2. "You leave me breathless"
The opposite: with you, his lungs open and every other appetite rises. Jaehyun told me, "When I’m with you I can’t speak." Moments later, back from the restroom, his thumbs flew over KakaoTalk. Breathlessness is merely a sign that more than one conversation remains unfinished.
3. "You’re different from anyone else"
This is the cruelest lie. He is actually calculating, Could you be exactly like the rest? The fear is not ending the same way, but beginning the same way. If he truly believed you were different, he would never bother to say it aloud. He says it because only the sentence itself can conjure your exceptionality.
4. "Right now I want something serious"
Oddly, this one is almost honest. He means he cannot be serious with you, so he wishes to be serious with the next woman. Jaehyun told me, "This time it’s real," and the next day texted a friend, "Still keeping it light."
Her dance, his silence
I heard about Serin. A man had approached her in a club while she danced. "Who are you here with?" he asked. "Alone," she answered. His pupils dilated at the arithmetic: a woman alone owes accountability to no one. That night was vivid—his hand on her waist, his murmured litany: I’ve never met anyone like you. Later he messaged a friend: Easy score. Solo girls are the simplest.
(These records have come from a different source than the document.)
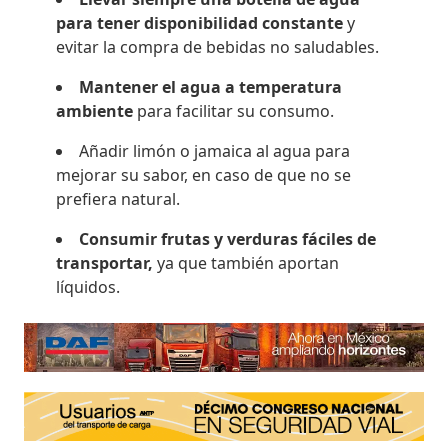
para tener disponibilidad constante
y
evitar la compra de bebidas no saludables.
Mantener el agua a temperatura
ambiente
para facilitar su consumo.
Añadir limón o jamaica al agua para
mejorar su sabor, en caso de que no se
prefiera natural.
Consumir frutas y verduras fáciles de
transportar,
ya que también aportan
líquidos.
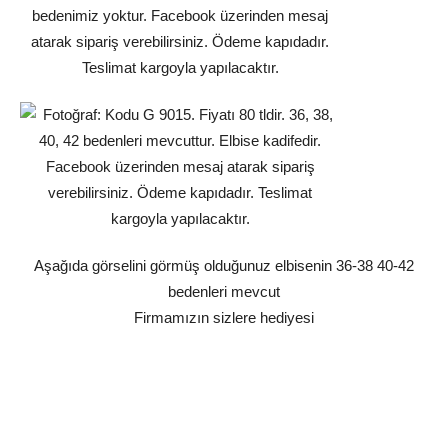
Aşağıda görselini görmüş olduğunuz elbisenin 36-38 40-42
bedenleri mevcut
Firmamızın sizlere hediyesi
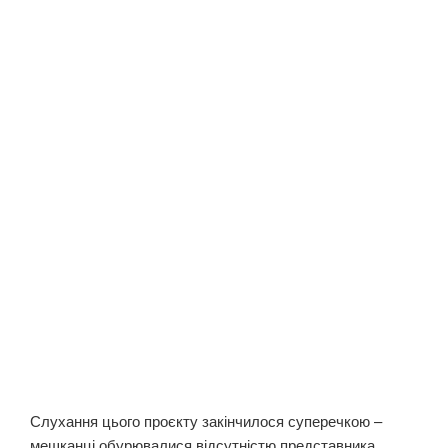
Слухання цього проєкту закінчилося суперечкою –
мешканці обурювалися відсутністю представника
Why do these lies enchant us?
Romantic lies are the lies we order for ourselves. Serin knew every trembling phrase might be counterfeit, yet she needed them; without them she feared her own reflection would look too shabby.
"The more men lied, the more I wanted to listen—because if I heard the truth, I would lose every reason to want them."
Lies magnify desire, but not in the way we think. We don’t hope this time it might be real; we hope this time it is still a lie. A lie means possibility remains. If it were real and we failed to secure it, the story would be over. But if it is false, the next lie is already on its way—infinite chances unfold.
Final question
The night he said he loved you, why did you believe that gaze? Or rather, knowing it was a lie, why did you close your eyes? Perhaps what you truly wanted was not his love, but the lie of love itself.